Given request 1: Can you copy the passage of the Catalog Commits announcement from "The evolutions of" up to and including "the lakehouse possible." word for word?
Given request 2:
Answer these questions about the Catalog Commits announcement:
(a) For which tables are Catalog Commits now generally available?
(b) What did Delta bring directly to data lake filesystems?
(c) Which new transaction feature does the upgrade unlock?

Selection:
The Convergence of Open Table Formats and Open Catalogs: Catalog Commits is Generally Available

Catalog Commits take a big step forward in unifying the lakehouse by aligning Delta with Iceberg’s catalog-oriented model. With Catalog Commits, catalogs become the system of coordination for Delta tables, brokering table discovery, access, and state across engines.

Today, we are excited to announce the General Availability of Catalog Commits for UC managed tables. This is a major platform upgrade that expands UC managed tables’ interoperability, strengthens UC’s governance capabilities, and unlocks new features including multi-statement, multi-table transactions.

In this blog, we will cover…

How Delta and Unity Catalog are co-evolving
The problems that Catalog Commits solve
How Catalog Commits work
How to enable Catalog Commits on Unity Catalog managed tables

The evolutions of Delta Lake and Unity Catalog

When Delta Lake was created, the lakehouse first needed reliable transactions on open cloud storage. At the time, catalogs were not designed to coordinate modern data workloads, so Delta made a revolutionary architectural choice: it brought ACID guarantees directly to data lake filesystems. This foundation made the lakehouse possible.

(Data items)
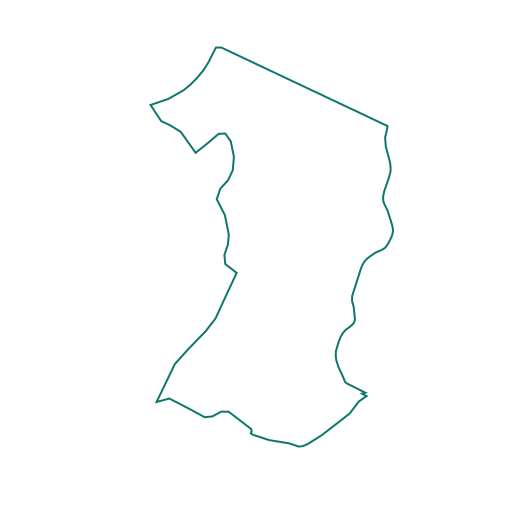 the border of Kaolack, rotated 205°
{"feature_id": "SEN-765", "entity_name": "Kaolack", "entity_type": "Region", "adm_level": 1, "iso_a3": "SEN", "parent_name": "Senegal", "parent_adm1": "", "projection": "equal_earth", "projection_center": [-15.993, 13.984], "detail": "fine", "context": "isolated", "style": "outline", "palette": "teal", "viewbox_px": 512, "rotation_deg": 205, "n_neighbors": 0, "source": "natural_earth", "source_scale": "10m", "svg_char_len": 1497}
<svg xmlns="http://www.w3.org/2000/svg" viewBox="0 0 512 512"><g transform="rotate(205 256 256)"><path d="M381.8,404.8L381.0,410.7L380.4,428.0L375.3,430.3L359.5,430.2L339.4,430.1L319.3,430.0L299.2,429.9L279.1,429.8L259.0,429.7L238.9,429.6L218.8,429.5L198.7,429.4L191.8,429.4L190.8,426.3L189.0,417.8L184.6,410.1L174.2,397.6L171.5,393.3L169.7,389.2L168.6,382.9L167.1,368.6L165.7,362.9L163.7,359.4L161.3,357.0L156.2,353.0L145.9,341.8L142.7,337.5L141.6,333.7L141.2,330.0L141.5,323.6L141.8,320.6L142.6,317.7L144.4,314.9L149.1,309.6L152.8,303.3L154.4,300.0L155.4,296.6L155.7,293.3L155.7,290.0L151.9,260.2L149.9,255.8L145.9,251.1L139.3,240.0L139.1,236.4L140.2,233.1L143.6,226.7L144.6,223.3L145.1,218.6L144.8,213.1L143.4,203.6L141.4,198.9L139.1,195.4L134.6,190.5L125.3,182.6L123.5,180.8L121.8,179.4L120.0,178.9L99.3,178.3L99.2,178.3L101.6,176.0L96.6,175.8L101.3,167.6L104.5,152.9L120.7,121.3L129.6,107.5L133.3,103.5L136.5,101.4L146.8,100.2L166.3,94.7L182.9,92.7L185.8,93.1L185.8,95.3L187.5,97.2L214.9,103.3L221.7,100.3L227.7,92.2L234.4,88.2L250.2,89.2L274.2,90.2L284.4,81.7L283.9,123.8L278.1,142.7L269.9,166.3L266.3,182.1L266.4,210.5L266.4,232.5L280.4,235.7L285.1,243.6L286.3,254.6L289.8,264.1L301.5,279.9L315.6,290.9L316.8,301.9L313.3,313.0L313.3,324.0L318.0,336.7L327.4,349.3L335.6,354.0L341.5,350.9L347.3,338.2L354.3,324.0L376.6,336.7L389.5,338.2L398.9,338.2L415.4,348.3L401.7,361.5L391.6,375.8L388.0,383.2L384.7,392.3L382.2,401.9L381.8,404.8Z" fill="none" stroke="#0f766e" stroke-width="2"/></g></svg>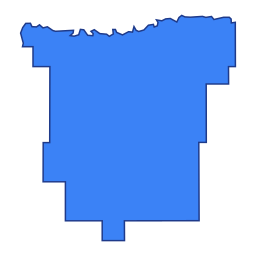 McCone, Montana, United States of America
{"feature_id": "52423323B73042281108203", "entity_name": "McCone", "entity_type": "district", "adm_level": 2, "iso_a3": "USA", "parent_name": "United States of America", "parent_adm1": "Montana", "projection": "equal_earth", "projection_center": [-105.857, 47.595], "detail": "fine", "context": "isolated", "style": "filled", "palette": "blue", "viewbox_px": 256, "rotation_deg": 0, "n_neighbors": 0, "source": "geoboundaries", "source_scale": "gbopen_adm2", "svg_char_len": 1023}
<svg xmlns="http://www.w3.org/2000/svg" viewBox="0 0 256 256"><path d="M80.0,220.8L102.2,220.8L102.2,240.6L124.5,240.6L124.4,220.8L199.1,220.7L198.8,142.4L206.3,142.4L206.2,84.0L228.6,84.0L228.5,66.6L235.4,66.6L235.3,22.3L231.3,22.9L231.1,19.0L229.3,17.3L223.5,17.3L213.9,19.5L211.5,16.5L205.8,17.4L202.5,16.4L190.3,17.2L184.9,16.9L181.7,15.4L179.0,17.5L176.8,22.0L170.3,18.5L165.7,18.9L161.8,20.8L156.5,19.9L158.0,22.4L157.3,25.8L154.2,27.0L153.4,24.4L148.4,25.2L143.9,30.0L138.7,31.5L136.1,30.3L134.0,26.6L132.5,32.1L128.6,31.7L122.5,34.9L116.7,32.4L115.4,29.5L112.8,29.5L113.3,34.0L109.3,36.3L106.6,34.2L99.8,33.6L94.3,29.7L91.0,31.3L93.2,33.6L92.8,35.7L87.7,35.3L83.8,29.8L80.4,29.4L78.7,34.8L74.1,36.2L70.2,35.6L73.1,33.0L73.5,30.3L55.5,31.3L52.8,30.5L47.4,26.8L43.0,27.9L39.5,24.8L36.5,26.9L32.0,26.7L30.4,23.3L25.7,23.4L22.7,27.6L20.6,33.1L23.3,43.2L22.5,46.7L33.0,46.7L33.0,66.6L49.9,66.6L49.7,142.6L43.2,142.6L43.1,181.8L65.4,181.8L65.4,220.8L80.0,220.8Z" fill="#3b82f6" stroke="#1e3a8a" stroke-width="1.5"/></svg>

Written response 1:
The evolutions of Delta Lake and Unity Catalog

When Delta Lake was created, the lakehouse first needed reliable transactions on open cloud storage. At the time, catalogs were not designed to coordinate modern data workloads, so Delta made a revolutionary architectural choice: it brought ACID guarantees directly to data lake filesystems. This foundation made the lakehouse possible.

Written response 2:
(a) UC managed tables
(b) ACID guarantees
(c) Multi-statement, multi-table transactions